**PROVIDED RECORDS**.
↓↓↓
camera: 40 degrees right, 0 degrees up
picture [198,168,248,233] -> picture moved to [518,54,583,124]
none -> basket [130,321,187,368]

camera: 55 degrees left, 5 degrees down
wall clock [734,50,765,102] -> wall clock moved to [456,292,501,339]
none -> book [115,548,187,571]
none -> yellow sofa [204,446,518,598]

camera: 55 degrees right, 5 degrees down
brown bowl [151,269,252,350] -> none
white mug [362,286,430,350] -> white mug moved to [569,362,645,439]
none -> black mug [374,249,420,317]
↑↑↑
↓↓↓
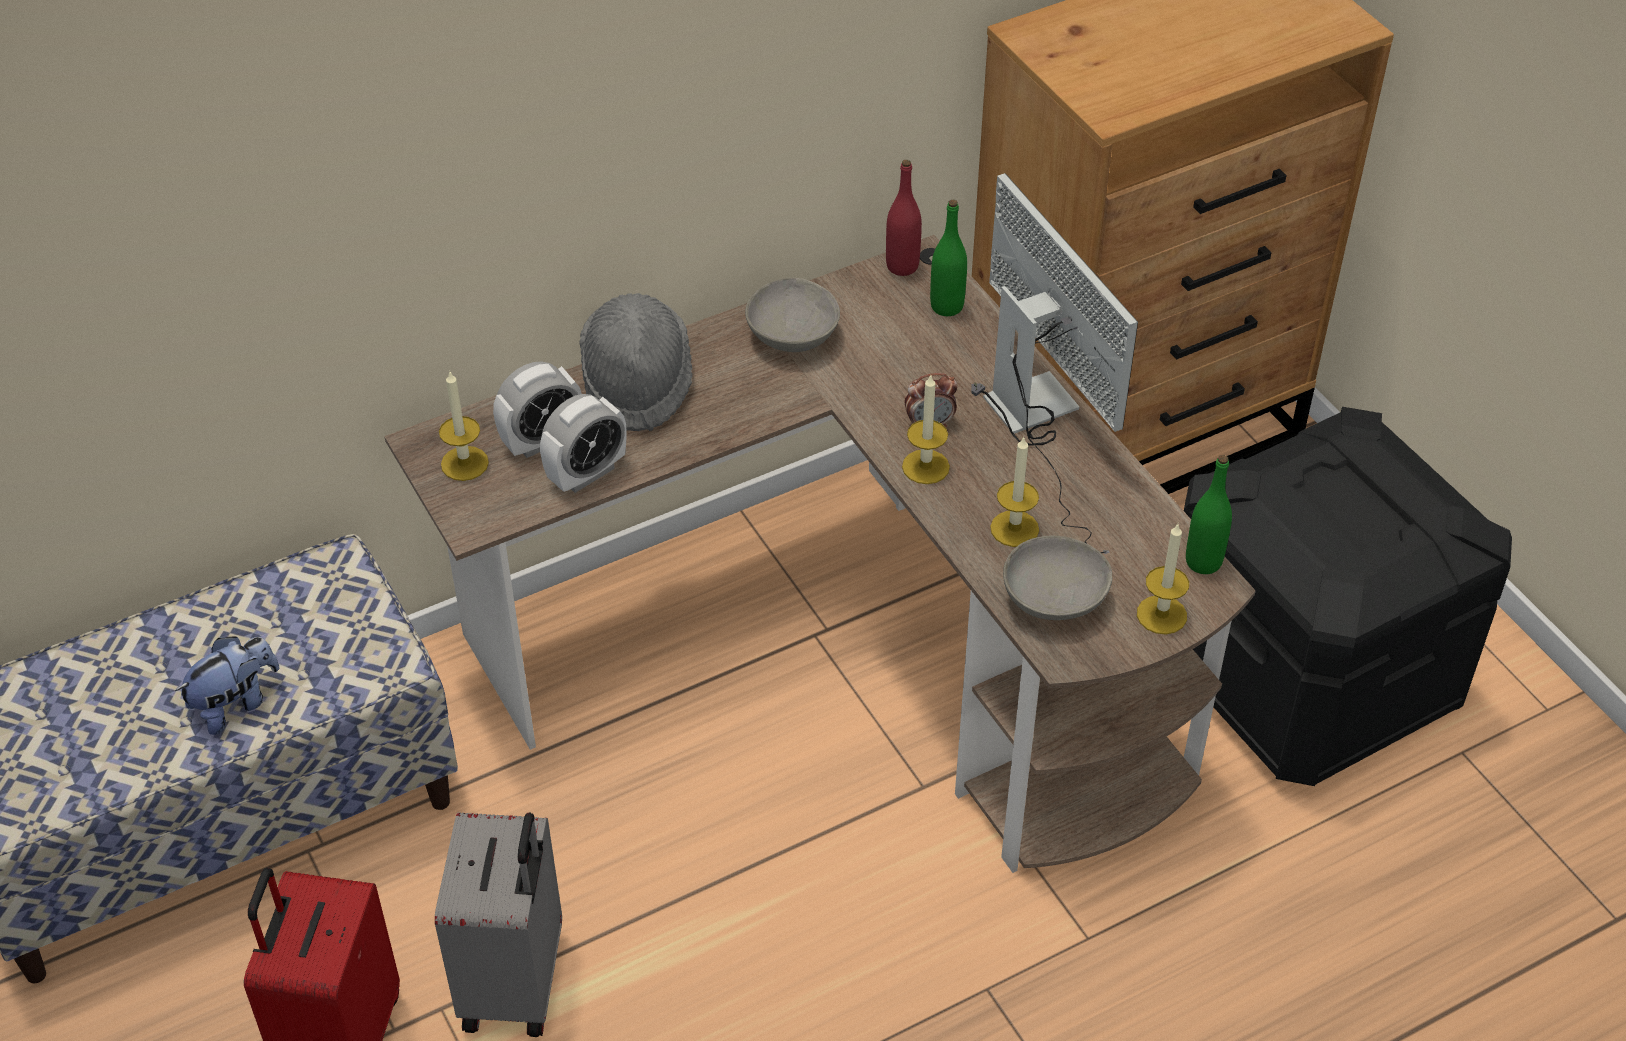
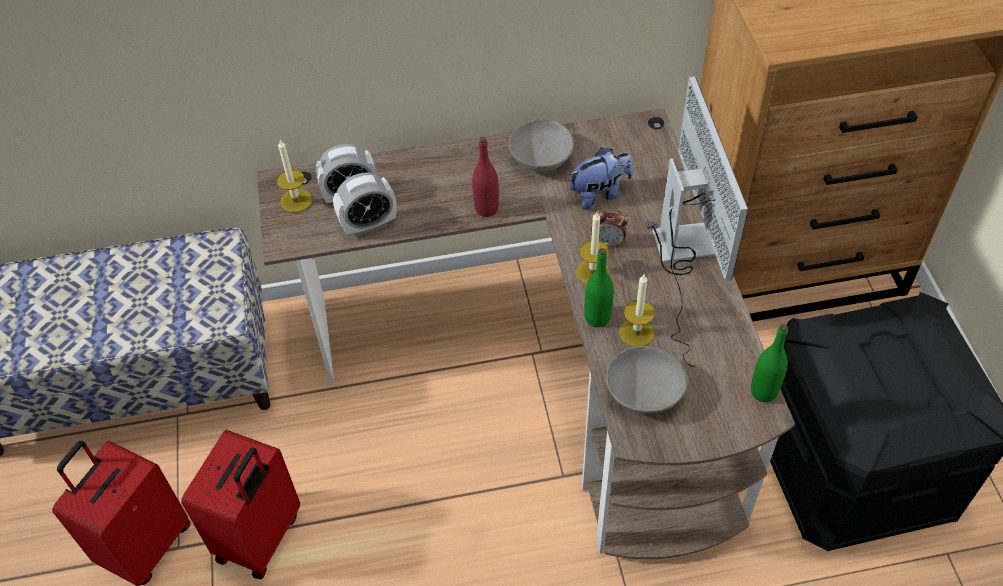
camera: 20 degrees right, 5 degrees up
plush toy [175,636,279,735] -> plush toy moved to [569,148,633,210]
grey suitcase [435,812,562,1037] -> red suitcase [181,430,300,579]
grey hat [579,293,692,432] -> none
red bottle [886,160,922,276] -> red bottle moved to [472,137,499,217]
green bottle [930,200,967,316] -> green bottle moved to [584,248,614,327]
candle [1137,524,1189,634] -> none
↑↑↑
Copy out, in full, each line above that has the word "grey" in it.

grey suitcase [435,812,562,1037] -> red suitcase [181,430,300,579]
grey hat [579,293,692,432] -> none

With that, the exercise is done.